Saviez-vous que vos achats, vos ventes en ligne ou même vos paiements en espèces peuvent alerter le logiciel anti-fraude de l’administration ? Voici les signaux qui mettent la puce à l’oreille du contrôleur.

Derrière chaque déclaration d’impôts se cache un algorithme de la Direction générale des finances publiques, baptisé CFVR. Son objectif est simple repérer les incohérences entre ce que vous déclarez et ce que vous dépensez. Si vous roulez en voiture de luxe mais déclarez des revenus modestes, le système fait le lien. De même, si vos revenus accessoires comme les cours particuliers ou les locations saisonnières ne sont pas déclarés, les plateformes comme Airbnb ou Vinted transmettent vos données à partir de 30 transactions ou 2 000 euros cumulés. Cela vaut aussi pour les ventes entre particuliers.

Les mouvements d’argent suspects sont également surveillés. Recevoir plus de 10 000 euros en espèces ou un virement international supérieur à 50 000 euros oblige votre banque à prévenir Tracfin, le service antibleanchiment. Un signalement qui peut déclencher un contrôle. Autre point de vigilance des écarts anormaux dans vos salaires déclarés d’une année sur l’autre, sans changement d’emploi. L’administration note aussi les sous-évaluations lors d’une vente immobilière ou d’une succession. Elle a le droit de réévaluer le bien et de réclamer un complément.

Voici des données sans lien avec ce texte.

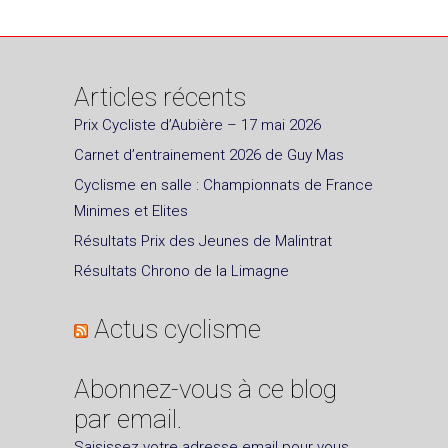
Articles récents
Prix Cycliste d’Aubière – 17 mai 2026
Carnet d’entrainement 2026 de Guy Mas
Cyclisme en salle : Championnats de France
Minimes et Elites
Résultats Prix des Jeunes de Malintrat
Résultats Chrono de la Limagne
Actus cyclisme
Abonnez-vous à ce blog
par email.
Saisissez votre adresse email pour vous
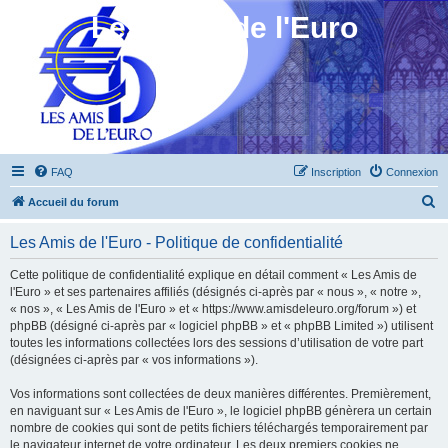
Les Amis de l'Euro
FAQ
Inscription
Connexion
R
Accueil du forum
e
Les Amis de l'Euro - Politique de confidentialité
c
h
Cette politique de confidentialité explique en détail comment « Les Amis de
l'Euro » et ses partenaires affiliés (désignés ci-après par « nous », « notre »,
e
« nos », « Les Amis de l'Euro » et « https://www.amisdeleuro.org/forum ») et
r
phpBB (désigné ci-après par « logiciel phpBB » et « phpBB Limited ») utilisent
toutes les informations collectées lors des sessions d’utilisation de votre part
c
(désignées ci-après par « vos informations »).
h
Vos informations sont collectées de deux manières différentes. Premièrement,
e
en naviguant sur « Les Amis de l'Euro », le logiciel phpBB génèrera un certain
r
nombre de cookies qui sont de petits fichiers téléchargés temporairement par
le navigateur internet de votre ordinateur. Les deux premiers cookies ne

Les comptes étrangers ou les cryptomonnaies non déclarés sont traqués. Chaque année, le formulaire 3916 doit lister tous vos comptes détenus hors de France. Enfin, n’oubliez pas les dénonciations. Qu’elles viennent d’un voisin, d’un ex-conjoint ou d’un employé, elles sont prises très au sérieux dans sept cas sur dix, elles aboutissent à un contrôle. Pour éviter les ennuis, la meilleure stratégie reste la rigueur déclarez tout et conservez vos justificatifs. Et si vous avez fait une erreur de bonne foi, le droit à l’erreur vous permet de rectifier sans sanction. Vous pouvez même ajouter une note à votre déclaration pour expliquer une situation.